What she was asking me to do was write her story. 

Domestic violence, and especially violence against women, is a continuing social problem in the Caribbean. The UN High Commissioner for Human Rights, Navi Pillay, in a statement at the end of her visit to Barbados in April, 2012 1 said

Domestic violence against women and children, and sexual harassment, occur all over the world. However, reports suggest that they are particularly serious problems here in Barbados and in other Caribbean countries, and rape is shockingly commonplace…” 

Ingrained social attitudes to gender and power contribute to a culture of silence about domestic violence in the Caribbean. The physical abuse of women was traditionally (and to an extent remains) an accepted part of local culture – widely practiced but rarely talked about. I had always been aware of women within my family who were being abused – the wife of a beloved uncle, for example, who was reportedly regularly beaten with the butt of a gun. In whispered conversations I wasn’t supposed to overhear, female relatives chastised her for her sullen demeanour and her feisty retorts to a husband whose demanding work hours made his meanness understandable, her inability to submit less so. 

At the same time, the Caribbean is the exotic paradise of postcards, a place of pink powdery beaches and clear blue water. It occurred to me that the paradise of the affluent tourist was simply a backdrop for the horror suffered by some of the women who served them daily. A paradisical beach became the setting for Lala’s story to be told.

When I got off the bus, and home, I wrote as I always do, longhand, from the first line of the last page of a ring bound red Royal Mail notebook, writing towards the front. This became a ritual I repeated for several nights, through several drafts, droughts of inspiration, crises of conscience and the glitter of other, less wrenching writing projects. Through it all, Lala would talk to me. Until one day, somewhere around the end of the the third draft, she fell silent.

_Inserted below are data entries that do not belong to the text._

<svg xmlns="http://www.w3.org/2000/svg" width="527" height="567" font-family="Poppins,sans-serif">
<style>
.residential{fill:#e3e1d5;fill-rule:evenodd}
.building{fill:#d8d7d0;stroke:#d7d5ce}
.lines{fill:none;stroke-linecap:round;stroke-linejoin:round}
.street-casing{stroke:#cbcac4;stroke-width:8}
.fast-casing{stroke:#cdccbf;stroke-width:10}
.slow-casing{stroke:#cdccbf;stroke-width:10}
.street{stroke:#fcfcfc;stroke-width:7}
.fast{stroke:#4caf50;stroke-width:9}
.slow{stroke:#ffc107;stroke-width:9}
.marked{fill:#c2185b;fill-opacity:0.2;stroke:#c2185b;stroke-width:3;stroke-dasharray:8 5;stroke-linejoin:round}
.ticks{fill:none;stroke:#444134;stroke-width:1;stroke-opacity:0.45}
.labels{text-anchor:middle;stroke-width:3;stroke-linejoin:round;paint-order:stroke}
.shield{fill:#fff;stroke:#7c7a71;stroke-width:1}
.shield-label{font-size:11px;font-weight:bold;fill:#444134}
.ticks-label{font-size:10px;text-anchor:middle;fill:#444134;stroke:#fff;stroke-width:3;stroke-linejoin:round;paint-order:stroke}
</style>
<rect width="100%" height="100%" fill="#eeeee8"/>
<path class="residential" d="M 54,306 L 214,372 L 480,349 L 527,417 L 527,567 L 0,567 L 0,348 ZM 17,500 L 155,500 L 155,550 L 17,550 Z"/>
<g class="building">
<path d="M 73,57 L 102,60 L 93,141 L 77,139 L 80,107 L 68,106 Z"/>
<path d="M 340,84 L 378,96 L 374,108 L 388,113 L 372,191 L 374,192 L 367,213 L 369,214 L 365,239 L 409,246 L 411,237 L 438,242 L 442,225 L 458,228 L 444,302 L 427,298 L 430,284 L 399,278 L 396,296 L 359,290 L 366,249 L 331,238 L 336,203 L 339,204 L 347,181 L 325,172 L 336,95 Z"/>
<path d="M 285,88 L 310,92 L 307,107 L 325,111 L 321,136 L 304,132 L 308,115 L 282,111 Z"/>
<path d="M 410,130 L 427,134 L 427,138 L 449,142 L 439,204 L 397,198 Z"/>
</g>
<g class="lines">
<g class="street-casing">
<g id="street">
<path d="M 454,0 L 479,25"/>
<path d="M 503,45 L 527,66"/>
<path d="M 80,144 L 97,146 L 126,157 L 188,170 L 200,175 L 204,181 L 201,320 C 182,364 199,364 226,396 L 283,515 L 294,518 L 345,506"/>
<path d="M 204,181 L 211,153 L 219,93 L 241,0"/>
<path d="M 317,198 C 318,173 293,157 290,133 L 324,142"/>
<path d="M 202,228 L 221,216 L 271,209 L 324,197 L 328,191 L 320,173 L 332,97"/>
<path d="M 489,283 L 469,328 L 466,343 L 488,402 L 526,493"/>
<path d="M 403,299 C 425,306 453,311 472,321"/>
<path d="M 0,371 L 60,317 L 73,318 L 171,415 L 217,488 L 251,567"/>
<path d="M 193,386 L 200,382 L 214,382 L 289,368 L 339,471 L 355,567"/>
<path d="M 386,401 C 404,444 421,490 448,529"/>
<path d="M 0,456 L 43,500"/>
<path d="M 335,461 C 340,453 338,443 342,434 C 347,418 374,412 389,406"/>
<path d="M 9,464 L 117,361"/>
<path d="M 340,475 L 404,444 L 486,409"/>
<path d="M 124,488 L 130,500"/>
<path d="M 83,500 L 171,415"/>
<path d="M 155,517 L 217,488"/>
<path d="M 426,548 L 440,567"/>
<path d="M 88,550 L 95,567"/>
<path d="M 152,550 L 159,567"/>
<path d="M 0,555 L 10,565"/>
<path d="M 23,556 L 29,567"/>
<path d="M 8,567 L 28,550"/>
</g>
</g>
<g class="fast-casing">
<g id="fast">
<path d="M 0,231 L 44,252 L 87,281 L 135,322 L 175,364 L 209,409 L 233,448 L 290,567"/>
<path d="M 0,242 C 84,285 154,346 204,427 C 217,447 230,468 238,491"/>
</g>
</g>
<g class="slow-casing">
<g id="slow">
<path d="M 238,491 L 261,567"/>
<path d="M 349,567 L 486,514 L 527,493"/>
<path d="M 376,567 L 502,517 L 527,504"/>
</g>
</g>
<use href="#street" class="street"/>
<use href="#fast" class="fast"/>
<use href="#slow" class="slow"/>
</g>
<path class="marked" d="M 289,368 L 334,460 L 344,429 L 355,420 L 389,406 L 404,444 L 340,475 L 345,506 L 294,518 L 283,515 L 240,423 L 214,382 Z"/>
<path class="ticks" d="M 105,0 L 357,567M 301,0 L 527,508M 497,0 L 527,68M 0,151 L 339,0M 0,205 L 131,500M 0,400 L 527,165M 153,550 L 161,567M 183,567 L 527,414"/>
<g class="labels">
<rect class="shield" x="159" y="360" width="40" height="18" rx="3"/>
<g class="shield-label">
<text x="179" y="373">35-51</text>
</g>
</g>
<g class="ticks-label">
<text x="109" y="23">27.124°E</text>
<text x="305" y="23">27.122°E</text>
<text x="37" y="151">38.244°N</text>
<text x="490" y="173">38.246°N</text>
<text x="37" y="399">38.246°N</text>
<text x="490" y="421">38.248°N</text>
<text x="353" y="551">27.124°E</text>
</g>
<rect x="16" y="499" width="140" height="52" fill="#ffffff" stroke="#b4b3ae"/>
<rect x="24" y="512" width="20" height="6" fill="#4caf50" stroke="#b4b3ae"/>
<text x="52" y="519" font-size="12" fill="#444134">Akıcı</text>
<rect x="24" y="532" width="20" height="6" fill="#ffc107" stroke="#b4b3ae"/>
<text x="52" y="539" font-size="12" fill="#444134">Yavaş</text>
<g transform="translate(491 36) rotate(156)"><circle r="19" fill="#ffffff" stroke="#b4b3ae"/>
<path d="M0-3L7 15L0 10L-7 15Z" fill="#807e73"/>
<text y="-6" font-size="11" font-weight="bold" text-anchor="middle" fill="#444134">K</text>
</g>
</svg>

Much as I’ve listened for her I’ve never heard from Lala again. I do not know whether she is dead or alive now, whether she is still haunted by a gruesome murder on a beach in Paradise. I am not aware of whether she still bears the scars she has told me about or whether a rusty-haired rasta called Tone has managed to meet her again, whether his love has made her forget how she got those scars.

I wish the best for Lala, but I understand that her silence does not matter now. Only the story needs to speak.

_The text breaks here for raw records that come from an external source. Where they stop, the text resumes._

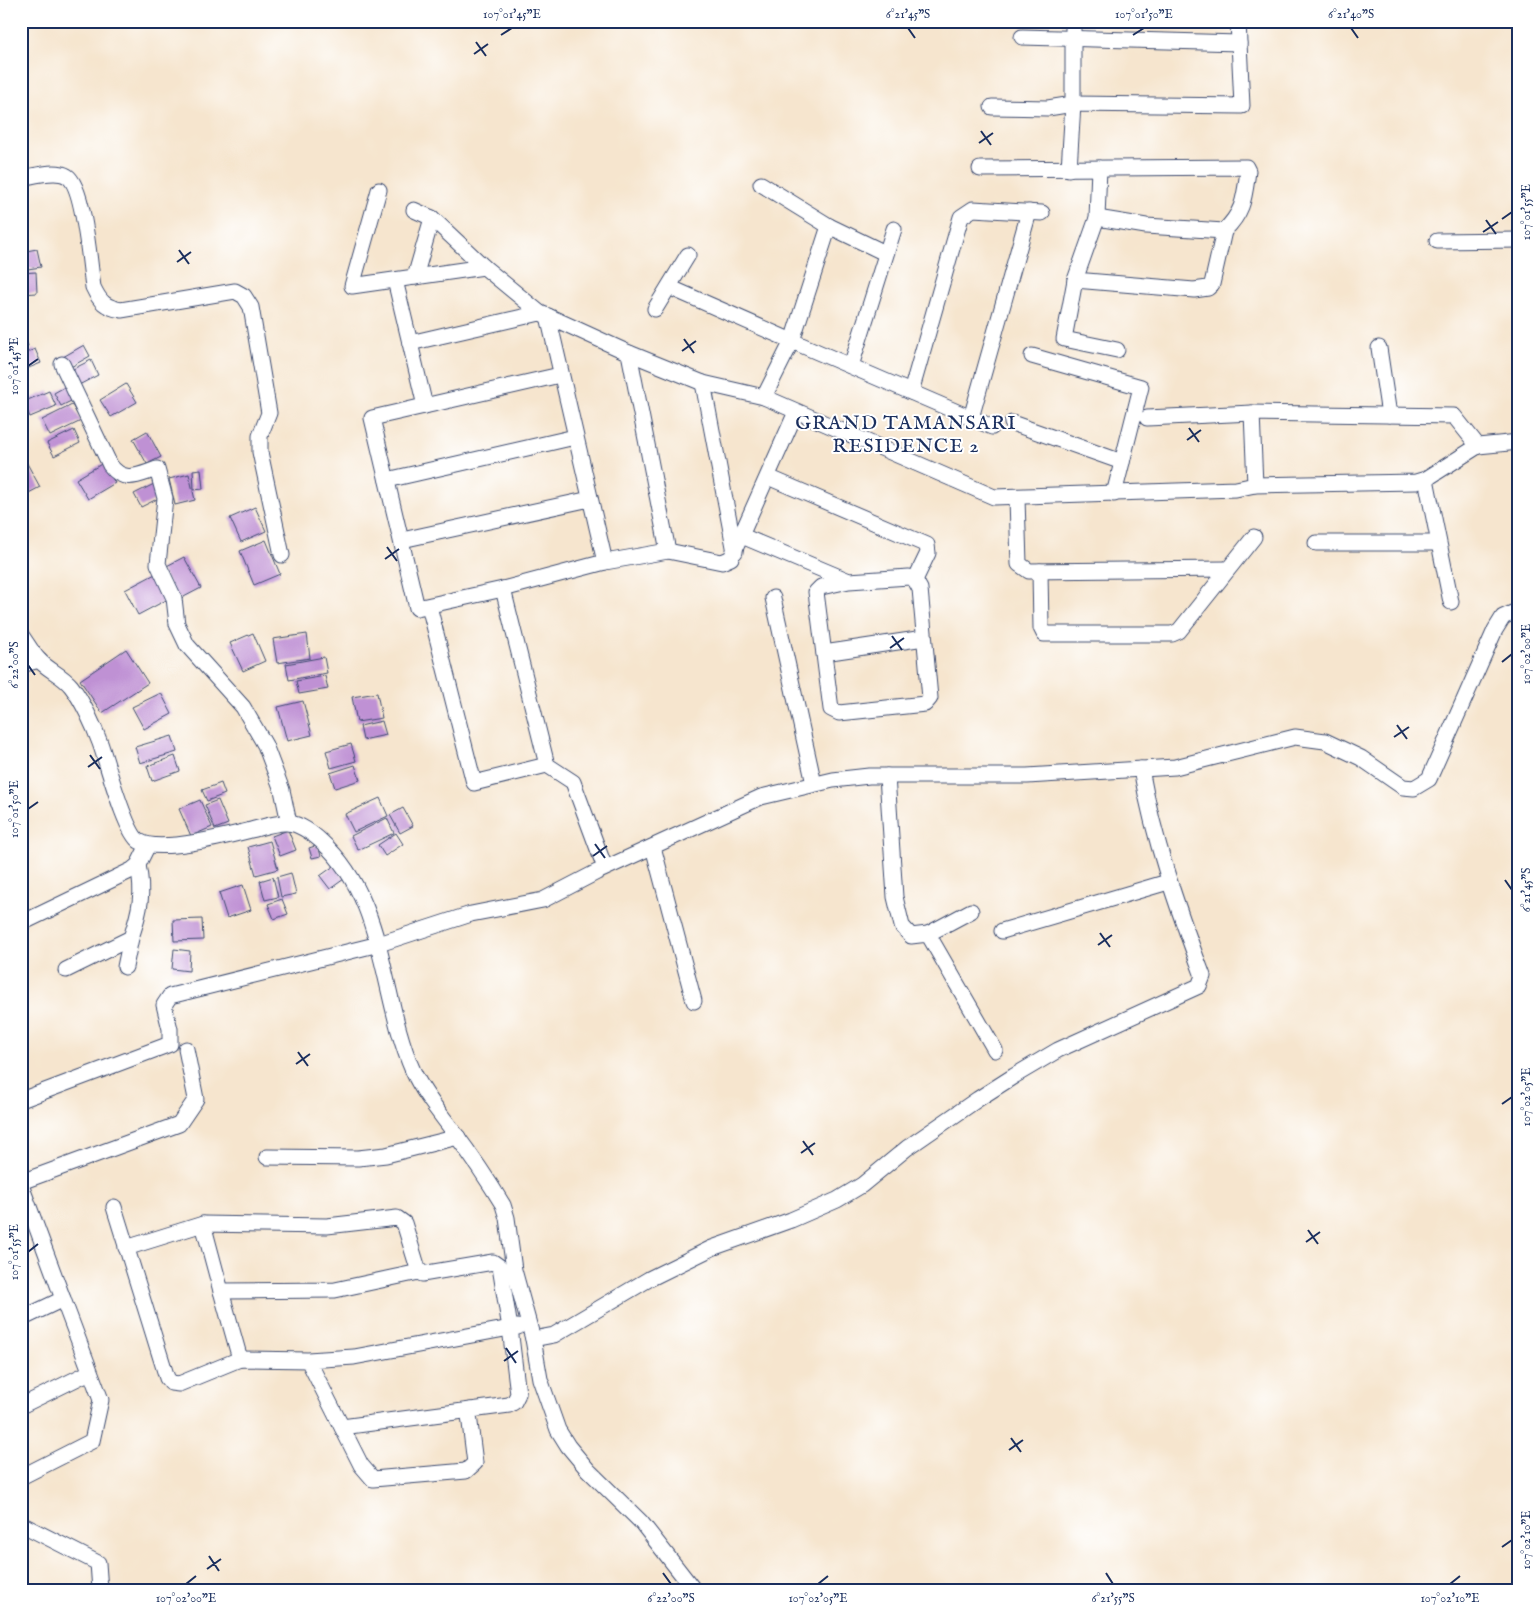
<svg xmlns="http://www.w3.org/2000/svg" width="1540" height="1611" viewBox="0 0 1540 1611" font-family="'IM FELL English',serif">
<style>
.building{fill:#bf91d4}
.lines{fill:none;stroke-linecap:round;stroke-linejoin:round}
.minor-casing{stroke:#3c4a6f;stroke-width:17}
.minor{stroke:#fff;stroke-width:15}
.ticks{fill:none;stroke:#1b2f5e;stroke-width:2}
.labels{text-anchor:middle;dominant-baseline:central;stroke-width:4;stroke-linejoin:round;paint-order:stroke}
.neighbourhood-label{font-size:20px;letter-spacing:1px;fill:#1b2f5e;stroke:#fff}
.neatline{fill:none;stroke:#1b2f5e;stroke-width:2}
.ticks-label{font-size:12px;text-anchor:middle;fill:#1b2f5e}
</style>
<rect width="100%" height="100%" fill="#fff"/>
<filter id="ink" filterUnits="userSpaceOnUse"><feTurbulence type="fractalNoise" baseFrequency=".02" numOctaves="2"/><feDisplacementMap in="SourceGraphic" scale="10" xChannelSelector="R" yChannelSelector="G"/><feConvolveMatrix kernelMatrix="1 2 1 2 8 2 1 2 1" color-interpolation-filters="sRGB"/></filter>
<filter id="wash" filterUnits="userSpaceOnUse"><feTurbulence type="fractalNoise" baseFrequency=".0096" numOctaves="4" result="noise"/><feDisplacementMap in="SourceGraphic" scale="20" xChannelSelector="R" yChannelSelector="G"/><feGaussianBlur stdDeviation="1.12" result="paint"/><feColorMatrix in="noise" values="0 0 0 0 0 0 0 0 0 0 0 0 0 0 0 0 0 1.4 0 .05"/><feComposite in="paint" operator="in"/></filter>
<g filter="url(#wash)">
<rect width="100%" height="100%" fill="#f6e5ce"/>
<g id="blocks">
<g class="building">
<polygon points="37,249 41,267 21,270 21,252"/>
<polygon points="36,272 37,293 21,294 21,273"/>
<polygon points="21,333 23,333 28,346 21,349"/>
<polygon points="84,345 90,356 69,368 63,357"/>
<polygon points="35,349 41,363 21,371 21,355"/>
<polygon points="91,360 98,375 77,386 69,371"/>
<polygon points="70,384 77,398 61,406 54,393"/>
<polygon points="126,384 137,402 111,417 100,400"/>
<polygon points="49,391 56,406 30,417 23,402"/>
<polygon points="72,405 81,421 50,436 42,420"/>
<polygon points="74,430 80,443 54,456 47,443"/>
<polygon points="147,431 161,457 147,464 133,439"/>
<polygon points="24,458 40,487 21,497 21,460"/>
<polygon points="103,463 115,483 88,499 76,479"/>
<polygon points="201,469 203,489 194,490 193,470"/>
<polygon points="189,474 195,500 175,505 169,479"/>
<polygon points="156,483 163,496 141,507 134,494"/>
<polygon points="255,507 266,531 241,542 230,518"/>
<polygon points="266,540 280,574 254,585 240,551"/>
<polygon points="184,557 201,588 178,600 161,569"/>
<polygon points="159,572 172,597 138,615 125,590"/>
<polygon points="253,633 265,661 243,671 230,643"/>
<polygon points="307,634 310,658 277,663 273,639"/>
<polygon points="126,649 148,683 102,713 80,680"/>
<polygon points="324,657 327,673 289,680 286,664"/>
<polygon points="325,676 328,689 299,694 296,681"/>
<polygon points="161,693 172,714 144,729 132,707"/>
<polygon points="377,693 382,718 357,722 352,697"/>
<polygon points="303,701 312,735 287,741 278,707"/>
<polygon points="382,721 386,735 363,740 360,726"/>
<polygon points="172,736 177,752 140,763 135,747"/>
<polygon points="351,744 356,761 331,768 326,751"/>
<polygon points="175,756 180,771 152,781 147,766"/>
<polygon points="355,765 360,780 335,788 330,773"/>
<polygon points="221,783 225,794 207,801 202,790"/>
<polygon points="380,798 388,816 354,832 345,814"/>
<polygon points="200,800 212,827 191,836 179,809"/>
<polygon points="218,800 228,824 215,829 205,805"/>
<polygon points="403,808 413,826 400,833 390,815"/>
<polygon points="387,818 394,833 358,850 351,836"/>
<polygon points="288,830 296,850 280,856 272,836"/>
<polygon points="396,833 403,844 385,856 378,845"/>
<polygon points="270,841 278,869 256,875 248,847"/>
<polygon points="318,845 321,856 312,858 309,848"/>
<polygon points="334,866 344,879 330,889 320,876"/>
<polygon points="291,873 296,894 281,897 277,877"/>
<polygon points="273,877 278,897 265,900 260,881"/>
<polygon points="243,885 251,910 227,918 219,893"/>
<polygon points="282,899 288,914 274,919 268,904"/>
<polygon points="202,919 203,940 174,941 173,920"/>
<polygon points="174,949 190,951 189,971 172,969"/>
</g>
</g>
</g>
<g filter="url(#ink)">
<use href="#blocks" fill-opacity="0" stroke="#3c4a6f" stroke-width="1"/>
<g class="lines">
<g class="minor-casing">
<g id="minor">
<polyline points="1022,37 1239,43"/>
<polyline points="992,107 1048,108 1073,104 1242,106 1238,21"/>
<polyline points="1099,168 1097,218 1075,280 1194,290 1208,288 1212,284 1224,231"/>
<path d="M980,169L1246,167L1248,171C1244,199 1244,211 1224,231L1146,226L1097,218"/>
<polyline points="1069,169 1073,104 1073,21"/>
<path d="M21,178C33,176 56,169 67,176C84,186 90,266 93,287C100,302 105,307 121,310L235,291L244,296L251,307L269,413L260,436V452L282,555"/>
<polyline points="761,184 829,226"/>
<polyline points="379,190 352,286 484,267"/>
<polyline points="414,210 432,218 484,267 540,313 548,316"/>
<polyline points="1437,241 1519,240"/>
<polyline points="885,253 829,226 792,341 992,427"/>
<polyline points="415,277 432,218"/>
<polyline points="395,280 425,406"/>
<polyline points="1075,280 1064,339 1117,350"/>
<polyline points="669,287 792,341 764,397"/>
<polyline points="655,309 688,255"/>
<polyline points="410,343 540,313"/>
<polyline points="1379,348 1389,415"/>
<polyline points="629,353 668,551"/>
<polyline points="1032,356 1141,387 1114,494"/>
<path d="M62,364L110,465C124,484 138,475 157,469L165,498L158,564L174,598L177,624L187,645L243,707L265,745L282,790L289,823"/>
<polyline points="851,366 894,229"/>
<polyline points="560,375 372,418 417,608 503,589 605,562 668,551 722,562 731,558 796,412"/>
<polyline points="703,383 735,552"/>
<polyline points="911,392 961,217 973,209 1042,213"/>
<polyline points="1252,413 1255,485"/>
<polyline points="971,418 1029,212"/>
<polyline points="1147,418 1252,413 1454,416 1478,446"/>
<polyline points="1012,423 1122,462"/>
<polyline points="768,477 927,545 928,553 915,580"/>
<polyline points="1426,479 1451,602"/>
<polyline points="387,480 575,437"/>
<polyline points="1017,498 1019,564 1029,571 1227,569"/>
<polyline points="742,536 849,581 909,577 915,580 920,589 930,698 925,704 839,713 831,709 816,592 821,587 849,581"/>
<polyline points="402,540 590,499"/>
<polyline points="1316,543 1438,543"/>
<polyline points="605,562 548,316 629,353 703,383 764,397 994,497 1236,489 1255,485 1416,482 1426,479 1478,446 1519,442"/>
<polyline points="1040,571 1041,628 1044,634 1172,634 1179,631 1254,537"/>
<polyline points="503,589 547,765 573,782 605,868"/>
<polyline points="773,598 814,784"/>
<polyline points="429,606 474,783 547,765"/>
<path d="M21,635C27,643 32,653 39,660C48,670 62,675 71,686C82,700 94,726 100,743C107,762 125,832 139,841C158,854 227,836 251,830C263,827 276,822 288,823C301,824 312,833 321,841C387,900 380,996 413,1071C423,1093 439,1112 453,1131C471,1155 488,1180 503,1205L507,1218L514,1270L533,1339L540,1379L558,1430L568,1446L588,1470L641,1522L694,1590"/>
<polyline points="824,653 924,638"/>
<polyline points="21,665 39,660"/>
<polyline points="887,776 895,897 902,926 911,936 928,934 995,1050"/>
<polyline points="653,847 694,1001"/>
<polyline points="26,921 132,870 138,865 148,845"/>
<polyline points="1002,931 1168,882"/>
<polyline points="928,934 971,911"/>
<polyline points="125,967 131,938"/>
<path d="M66,970L131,938C140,910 144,894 138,865"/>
<polyline points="21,1100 170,1044 170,1029 164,1005 170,996 379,944 471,914 543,900 597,872 761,797 833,780 869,776 1027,776 1175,767 1295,737 1325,741 1361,758 1403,787 1414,788 1429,779 1495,630 1503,617 1519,610"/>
<polyline points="267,1157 358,1158 386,1155 458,1137"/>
<polyline points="21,1182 179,1124 196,1099 186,1049"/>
<polyline points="21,1185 63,1299 21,1319"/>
<polyline points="114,1207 167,1378 171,1383 179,1384 240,1359 308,1360 354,1357 510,1328 518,1394 514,1402 509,1405 471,1410 469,1415 475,1463 466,1471 373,1479 361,1465 308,1360"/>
<polyline points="203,1224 221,1291 335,1290 419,1272"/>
<polyline points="126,1248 203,1224 327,1226 397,1218 404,1223 419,1272 422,1274 493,1262 500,1267 510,1328 518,1327"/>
<polyline points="221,1291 240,1359"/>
<path d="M533,1339L554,1335L649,1279L712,1248L791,1220L837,1200L862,1185L907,1148L978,1099L1014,1076L1058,1050L1199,986L1203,976C1177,907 1154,841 1141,769"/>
<polyline points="21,1406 90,1372"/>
<polyline points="342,1427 471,1410"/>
<polyline points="21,1477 92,1441 101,1400 63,1299"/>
<polyline points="21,1524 98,1563 100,1590"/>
</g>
</g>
<use href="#minor" class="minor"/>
</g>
</g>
<path class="ticks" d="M908,28L915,38M1351,28L1358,38M501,35L512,28M1133,35L1144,28M476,42L486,56M474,54L488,44M981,131L991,145M979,143L993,133M1502,219L1512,212M1486,220L1496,234M1483,232L1498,222M179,250L189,264M177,262L191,252M684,339L694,353M682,351L696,341M28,366L38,359M1189,428L1199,442M1187,440L1201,430M387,547L397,561M385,559L399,549M892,636L902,650M890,648L904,638M1502,662L1512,654M28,665L35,675M1397,725L1407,739M1394,737L1409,727M90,755L100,769M88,767L102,757M28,809L38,802M595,844L605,858M593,856L607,846M1505,880L1512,890M1100,933L1110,947M1098,945L1112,935M298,1052L308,1066M296,1064L310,1054M1502,1104L1512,1097M803,1141L813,1155M801,1153L815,1143M1308,1230L1318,1244M1306,1242L1320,1232M28,1252L38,1244M506,1348L516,1363M504,1361L518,1351M1011,1438L1021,1452M1009,1450L1023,1440M1502,1547L1512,1540M209,1556L219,1571M207,1569L221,1559M663,1573L671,1584M1106,1573L1113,1584M186,1584L196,1576M818,1584L828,1576M1450,1584L1460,1576"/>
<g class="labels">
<g class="neighbourhood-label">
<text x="906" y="423">GRAND TAMANSARI<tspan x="906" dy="23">RESIDENCE 2</tspan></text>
</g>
</g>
<rect width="1540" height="1611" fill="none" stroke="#fff" stroke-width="55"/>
<rect x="28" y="28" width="1484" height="1556" class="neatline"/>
<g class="ticks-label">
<text x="512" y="18">107°01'45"E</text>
<text x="908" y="18">6°21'45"S</text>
<text x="1144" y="18">107°01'50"E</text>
<text x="1351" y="18">6°21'40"S</text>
<text transform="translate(1526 212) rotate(-90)" y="4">107°01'55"E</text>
<text transform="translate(14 366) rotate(-90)" y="4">107°01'45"E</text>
<text transform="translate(1526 654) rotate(-90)" y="4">107°02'00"E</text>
<text transform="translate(14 665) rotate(-90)" y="4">6°22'00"S</text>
<text transform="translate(14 809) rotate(-90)" y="4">107°01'50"E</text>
<text transform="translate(1526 890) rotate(-90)" y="4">6°21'45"S</text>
<text transform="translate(1526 1097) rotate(-90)" y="4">107°02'05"E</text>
<text transform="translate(14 1252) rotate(-90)" y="4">107°01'55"E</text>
<text transform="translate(1526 1540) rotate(-90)" y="4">107°02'10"E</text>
<text x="186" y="1602">107°02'00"E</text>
<text x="671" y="1602">6°22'00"S</text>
<text x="818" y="1602">107°02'05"E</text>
<text x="1113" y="1602">6°21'55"S</text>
<text x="1450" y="1602">107°02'10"E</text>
</g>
</svg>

There was just one thing Lala asked me on that bus, and that was if I could write the part of her story she had told me about- that one summer in 1984 when her life changed forever.

How the One-Armed Sister Sweeps Her House is my first novel. It is a work of fiction – and it is also my way in which I answered 'yes'.

How the One-Armed Sister Sweeps Her House by Cherie Jones (Published Headline Publishing) Out Now 

In Baxter's Beach, Barbados, Lala's grandmother Wilma tells the story of the one-armed sister, a cautionary tale about what happens to girls who disobey their mothers. For Wilma, it's the story of a wilful adventurer, who ignores the warnings of those around her, and suffers as a result. When Lala grows up, she sees it offers hope - of life after losing a baby in the most terrible of circumstances and marrying the wrong man. And Mira Whalen? It's about keeping alive, trying to make sense of the fact that her husband has been murdered, and she didn't get the chance to tell him that she loved him after all.